[Saved data entries]
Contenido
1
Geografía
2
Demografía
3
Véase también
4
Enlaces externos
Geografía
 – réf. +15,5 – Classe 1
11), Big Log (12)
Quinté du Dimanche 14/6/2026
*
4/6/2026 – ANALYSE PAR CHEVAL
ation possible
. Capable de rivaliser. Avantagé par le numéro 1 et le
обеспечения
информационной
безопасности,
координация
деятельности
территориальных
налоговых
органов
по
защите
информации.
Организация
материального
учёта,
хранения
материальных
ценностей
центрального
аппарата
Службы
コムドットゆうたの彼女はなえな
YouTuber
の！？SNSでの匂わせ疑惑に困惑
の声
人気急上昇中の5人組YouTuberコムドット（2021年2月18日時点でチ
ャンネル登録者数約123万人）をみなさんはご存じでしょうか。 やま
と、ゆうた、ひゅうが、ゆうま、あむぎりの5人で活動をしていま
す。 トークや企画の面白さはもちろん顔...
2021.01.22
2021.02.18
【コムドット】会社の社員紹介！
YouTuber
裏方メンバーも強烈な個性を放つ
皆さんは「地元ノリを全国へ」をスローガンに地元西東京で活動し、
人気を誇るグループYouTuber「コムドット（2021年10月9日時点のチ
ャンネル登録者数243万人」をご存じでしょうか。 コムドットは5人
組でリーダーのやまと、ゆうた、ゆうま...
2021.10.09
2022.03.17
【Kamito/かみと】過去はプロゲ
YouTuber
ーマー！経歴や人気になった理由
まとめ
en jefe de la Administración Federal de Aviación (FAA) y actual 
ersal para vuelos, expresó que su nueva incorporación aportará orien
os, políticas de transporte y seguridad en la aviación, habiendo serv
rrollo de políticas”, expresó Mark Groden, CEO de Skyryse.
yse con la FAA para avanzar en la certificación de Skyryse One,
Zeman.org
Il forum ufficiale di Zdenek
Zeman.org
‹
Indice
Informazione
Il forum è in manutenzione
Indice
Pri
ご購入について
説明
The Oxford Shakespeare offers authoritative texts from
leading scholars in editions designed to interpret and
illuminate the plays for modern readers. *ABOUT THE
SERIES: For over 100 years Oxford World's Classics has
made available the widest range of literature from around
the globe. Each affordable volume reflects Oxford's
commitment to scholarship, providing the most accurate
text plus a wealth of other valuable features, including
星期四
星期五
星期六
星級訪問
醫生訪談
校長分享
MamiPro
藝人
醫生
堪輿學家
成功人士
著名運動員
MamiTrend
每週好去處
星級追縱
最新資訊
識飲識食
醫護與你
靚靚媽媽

• [WORK REQUEST] The entries above must be returned exactly.

• [OUTPUT]
Contenido
1
Geografía
2
Demografía
3
Véase también
4
Enlaces externos
Geografía
 – réf. +15,5 – Classe 1
11), Big Log (12)
Quinté du Dimanche 14/6/2026
*
4/6/2026 – ANALYSE PAR CHEVAL
ation possible
. Capable de rivaliser. Avantagé par le numéro 1 et le
обеспечения
информационной
безопасности,
координация
деятельности
территориальных
налоговых
органов
по
защите
информации.
Организация
материального
учёта,
хранения
материальных
ценностей
центрального
аппарата
Службы
コムドットゆうたの彼女はなえな
YouTuber
の！？SNSでの匂わせ疑惑に困惑
の声
人気急上昇中の5人組YouTuberコムドット（2021年2月18日時点でチ
ャンネル登録者数約123万人）をみなさんはご存じでしょうか。 やま
と、ゆうた、ひゅうが、ゆうま、あむぎりの5人で活動をしていま
す。 トークや企画の面白さはもちろん顔...
2021.01.22
2021.02.18
【コムドット】会社の社員紹介！
YouTuber
裏方メンバーも強烈な個性を放つ
皆さんは「地元ノリを全国へ」をスローガンに地元西東京で活動し、
人気を誇るグループYouTuber「コムドット（2021年10月9日時点のチ
ャンネル登録者数243万人」をご存じでしょうか。 コムドットは5人
組でリーダーのやまと、ゆうた、ゆうま...
2021.10.09
2022.03.17
【Kamito/かみと】過去はプロゲ
YouTuber
ーマー！経歴や人気になった理由
まとめ
en jefe de la Administración Federal de Aviación (FAA) y actual 
ersal para vuelos, expresó que su nueva incorporación aportará orien
os, políticas de transporte y seguridad en la aviación, habiendo serv
rrollo de políticas”, expresó Mark Groden, CEO de Skyryse.
yse con la FAA para avanzar en la certificación de Skyryse One,
Zeman.org
Il forum ufficiale di Zdenek
Zeman.org
‹
Indice
Informazione
Il forum è in manutenzione
Indice
Pri
ご購入について
説明
The Oxford Shakespeare offers authoritative texts from
leading scholars in editions designed to interpret and
illuminate the plays for modern readers. *ABOUT THE
SERIES: For over 100 years Oxford World's Classics has
made available the widest range of literature from around
the globe. Each affordable volume reflects Oxford's
commitment to scholarship, providing the most accurate
text plus a wealth of other valuable features, including
星期四
星期五
星期六
星級訪問
醫生訪談
校長分享
MamiPro
藝人
醫生
堪輿學家
成功人士
著名運動員
MamiTrend
每週好去處
星級追縱
最新資訊
識飲識食
醫護與你
靚靚媽媽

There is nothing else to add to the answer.